Archive for September, 2006

explosive trafficking

A man can stand up. A man can fight. A man can throw off the ties that bind. A man can liberate himself from the oppression that grips his society.

A man can blow up a traffic camera.

Too long have we labored under the authoritarian gaze of our government. Too long have we paid our tolls and stopped at stoplights in fear of the silent menace watching us from above. This is autocracy. Our license plates catalogue us like internment-camp tattoos; the post office catches us surer than the police.

Show a little admiration for the man who rattles at the bars of our cage. Show a little reverence for the gall, for the cunning, for the skill it takes to turn your van around, pull over, rig explosives, and shower the oppressing machine into the night sky.

Britain leads the world in video surveillance, but who can doubt America will follow? Our roads grow more congested, our country shrinks a little every day. Let us take a lesson from this. Let us find within ourselves the courage to explode, to detonate our anger in the cause of freedom, to save ourselves before it is too late. Let us break the bonds of tyrrany with pyrotechnic rage.

cause for celebration

This just in.

Apparently—apparently—celebrities are in love with themselves. I KNOW, I KNOW—but there you are! After all, this is a thorough (n=200) academic study, performed by faculty at USC, only one of whom moonlights as the host of a talk-radio sex show. Believe it or not, celebrities are typically at least a little narcissistic.
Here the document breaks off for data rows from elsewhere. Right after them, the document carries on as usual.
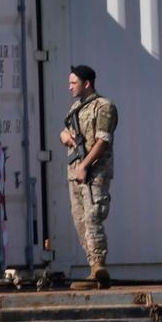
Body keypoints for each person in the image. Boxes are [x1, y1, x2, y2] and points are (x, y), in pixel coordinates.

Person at [59, 65, 118, 290]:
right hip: (77, 172)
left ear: (87, 83)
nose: (70, 86)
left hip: (95, 172)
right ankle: (93, 267)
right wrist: (64, 136)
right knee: (80, 219)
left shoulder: (104, 107)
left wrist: (84, 165)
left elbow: (103, 141)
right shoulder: (76, 109)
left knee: (93, 216)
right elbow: (66, 131)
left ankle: (98, 267)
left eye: (74, 82)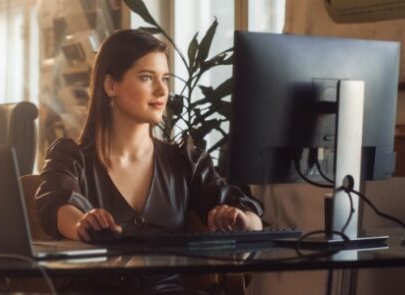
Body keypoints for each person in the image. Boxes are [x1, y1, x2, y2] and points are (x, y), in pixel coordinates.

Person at [36, 30, 264, 293]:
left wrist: (242, 221)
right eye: (146, 78)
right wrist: (81, 224)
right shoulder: (70, 156)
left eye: (164, 79)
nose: (161, 90)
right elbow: (56, 204)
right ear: (111, 85)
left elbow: (250, 216)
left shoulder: (185, 161)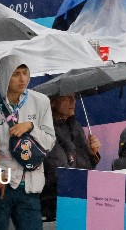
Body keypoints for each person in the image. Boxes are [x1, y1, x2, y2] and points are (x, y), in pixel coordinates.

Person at [0, 55, 55, 230]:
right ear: (5, 76)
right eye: (16, 74)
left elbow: (49, 142)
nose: (22, 79)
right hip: (2, 184)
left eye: (25, 73)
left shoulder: (41, 101)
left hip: (30, 186)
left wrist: (31, 127)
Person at [40, 94, 100, 222]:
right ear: (52, 102)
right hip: (57, 200)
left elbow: (86, 166)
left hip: (79, 193)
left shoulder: (75, 126)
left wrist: (92, 154)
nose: (73, 101)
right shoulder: (47, 130)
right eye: (67, 97)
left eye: (74, 97)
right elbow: (58, 170)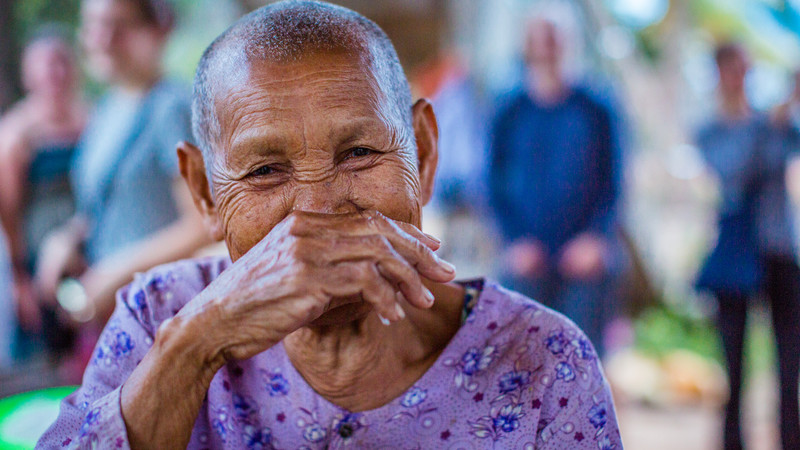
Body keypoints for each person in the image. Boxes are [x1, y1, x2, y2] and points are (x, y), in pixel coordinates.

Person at [37, 2, 622, 448]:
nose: (316, 213)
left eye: (361, 153)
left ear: (420, 151)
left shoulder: (543, 359)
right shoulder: (157, 317)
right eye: (265, 170)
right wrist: (196, 344)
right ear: (204, 193)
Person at [34, 0, 209, 337]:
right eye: (93, 26)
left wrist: (114, 274)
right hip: (117, 315)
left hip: (165, 314)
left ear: (152, 31)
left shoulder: (170, 107)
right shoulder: (105, 109)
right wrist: (67, 238)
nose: (102, 39)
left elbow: (202, 223)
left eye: (117, 26)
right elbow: (102, 205)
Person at [488, 15, 623, 356]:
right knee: (522, 361)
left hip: (584, 261)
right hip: (526, 259)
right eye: (540, 37)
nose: (548, 46)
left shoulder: (596, 108)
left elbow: (614, 182)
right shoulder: (509, 110)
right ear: (528, 46)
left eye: (555, 37)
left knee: (581, 360)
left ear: (569, 44)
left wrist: (595, 237)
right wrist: (513, 240)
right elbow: (492, 182)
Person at [694, 43, 800, 450]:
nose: (743, 76)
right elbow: (733, 173)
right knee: (734, 372)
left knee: (789, 369)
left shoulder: (774, 123)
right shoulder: (712, 131)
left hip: (780, 253)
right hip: (736, 259)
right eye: (736, 68)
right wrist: (767, 125)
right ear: (720, 72)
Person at [0, 27, 88, 360]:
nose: (55, 73)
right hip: (37, 262)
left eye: (61, 62)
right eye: (46, 65)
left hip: (87, 250)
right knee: (45, 354)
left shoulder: (92, 117)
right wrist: (19, 279)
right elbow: (8, 214)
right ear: (30, 74)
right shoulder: (15, 134)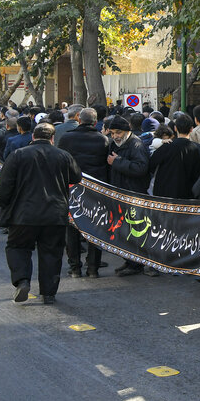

(It should be said here, in light of some of this page’s previous contents, that by “in love with themselves,” we mean “purely in the mental/psychological sense with no physical affection intended or implied.” People—especially people who turn this blog up on search engines—tend to get the wrong idea.)

The Clandestine Panda Service would like to take this opportunity to thank Professors Pinsky and Young for their hard work, and, more importantly, for their dedication to human betterment. Let’s face it: understanding the workings of the celebrity mind will help therapists improve the lives of LITERALLY DOZENS of patients. Academia can do some wonderful things.


Two dogs sit down next to each other in the veterinarian’s waiting room.

The first, a Chihuahua, looks quizically at the second, a Great Dane.

“Wow,” says the Chihuahua. “You’re huge. You must be really old.”

“Actually no,” replies the Great Dane. “I’m only eleven months. But you’re so tiny you must be only a couple weeks old.”

“Not me,” says the Chihuahua. “I’m eleven months too.”

“Huh,” says the Great Dane. “Well, what are you doing here?”

“Well,” says the Chihuahua, “my mistress walked by me the other day, and all of a sudden, I felt this uncontrollable urge. Before I knew what I was doing, I’d lept at her, wrapped myself around her leg, and started humping. I think she brought me here to get my balls cut off.”

“That’s funny,” says the Great Dane. “Just this morning, I saw my mistress step out of the bathtub and I felt this uncontrollable urge. Before I could stop myself I… well, I mounted her.”

“Heavens!” exclaims the Chihuahua. “Do… do you think they’re going to cut your balls off too?”

“Oh no,” replies the Great Dane. “I’m just here to get my nails clipped.”

Erik the Red’s complementary color country

Recently, intelligence networks (actually the Arts and Letters Daily, which is pretty intelligent even if it’s not a network) have come up with a startling report. It concerns something that has bothered Clandestine Panda Service geographers for some time, even though they didn’t want to say anything:

Why isn’t Greenland green?

Well, actually, it turns out that it is.  Or at least it’s getting there.

In fact, that same, weird, like, global warming thing that was mentioned here yesterday—yeah. Like, that’s actually part of it.

Seriously though, with only 56,000 people, a capital called “Nuuk,” a surface area thrice the size of Texas, reindeer (!!!), and an average temperature of 1.93 degrees celsius, I DON’T KNOW WHAT WE’RE ALL WAITING FOR. COME ON—GREENLAND HO!